Czasami tak się dzieje, że dostaję od Was wiadomości, w których piszecie, że chcielibyście, abym towarzyszyła Wam z aparatem w dniu ślubu, jednak mój ślubny terminarz mówi mi, że termin ten mam już zajęty. Ta sesja plenerowa pokazuje, że nic straconego. Nie, nie – jeszcze nie znalazłam sposobu na to, by być w dwóch miejscach jednocześnie. A uwierzcie mi, marzę o tym niezwykle intensywnie. Taką rozbieżność kalendarzy możemy jednak nadrobić spotykając się razem na sesji ślubnej w innym dniu. Tak się zadziało w przypadku P. i A.
Ponieważ sprzyjające okoliczności czasowe zastały nas w październiku, trochę martwiliśmy się o okoliczności pogodowe. Postanowiliśmy nie kusić losu i umówić się w Ogrodzie Botanicznym Polskiej Akademii Nauk w Powsinie, który w razie deszczu pozwoliłby się schronić w swoich szklarniach. Okazało się, że dzień, który wybraliśmy ze sporym wyprzedzeniem był akurat jednym z najcieplejszych dni października. Właściwie tym najcieplejszym. Przejdźcie się z nami po pięknym ogrodzie i przypomnijcie sobie tym samym, jak wygląda to niemal nieobecne w tym roku zjawisko – słoneczna jesień.
Świetne miejsce na sesję, fajnie że pogoda się udała
My też byliśmy z tego powodu szczęśliwi. 🙂 A miejsce cudowne.
Pozdrowienia!
Jesteś mistrzynią, nie mogę się napatrzeć, przewijam stronę z góry na dół i co ujęcie to lepsze, jak Ty to robisz 🙂
Ojej, jak miło! Dzięki, Ania! :* <3 To oni to robią 🙂
Witaj! Chciałam zapytać jak nazywa się to miejsce?

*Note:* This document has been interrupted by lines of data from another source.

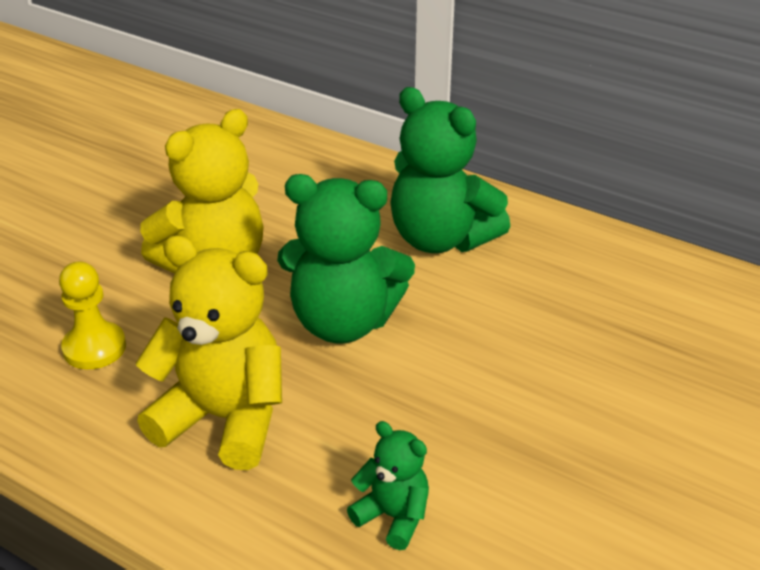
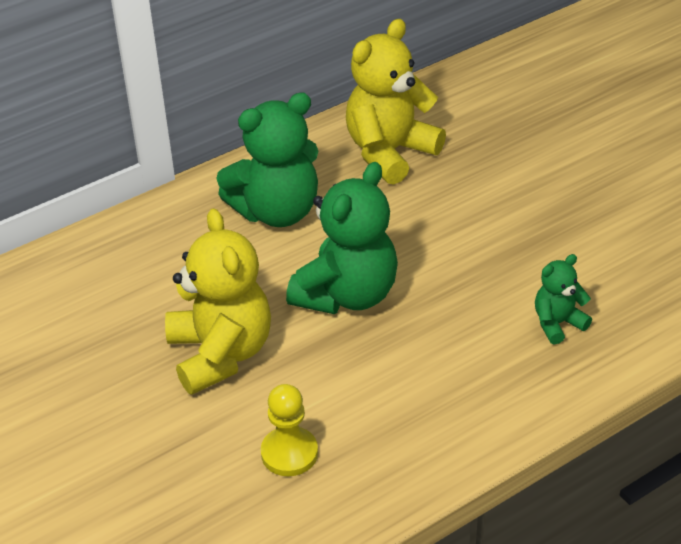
camera: 65 degrees left, 5 degrees up
yellow teddy bear [136,235,282,470] -> yellow teddy bear moved to [346,19,446,185]

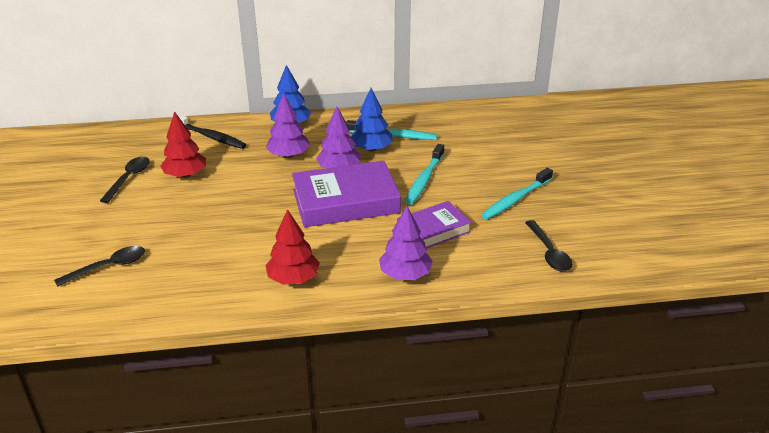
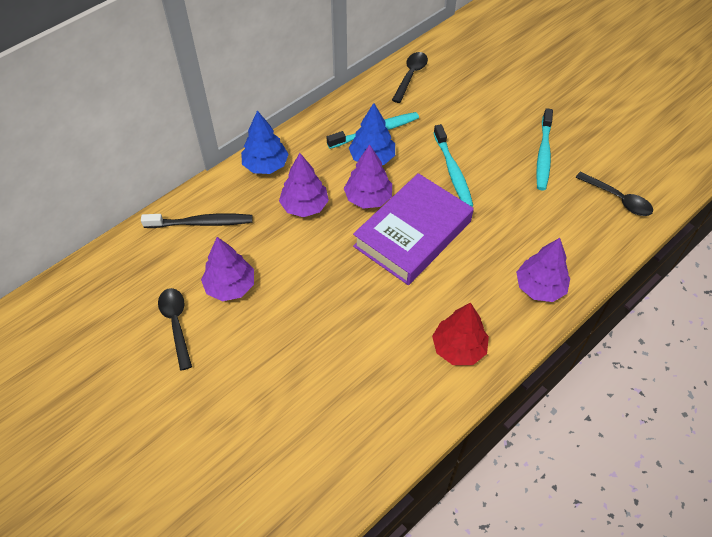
camera: 35 degrees left, 20 degrees up
black spoon [54,246,145,287] -> black spoon moved to [392,52,428,103]
red tree [160,111,206,178] -> purple tree [201,237,254,301]
purple book [397,201,472,249] -> none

Witam:) To Ogród Botaniczny PAN.
Przepiękna sesja ślubna, uwielbiam takie romantyczne klimaty! Uważam, że podczas przygotowań do ślubu powinno się zwracać ogromną uwagę na wybór odpowiedniego fotografa. Wynajęty przeze mnie fachowiec spełnił wszystkie moje oczekiwania. Plenerowa sesja jego autorstwa okazała się niesamowicie sensualna i klimatyczna. Bardzo często powracam do tych zdjęć.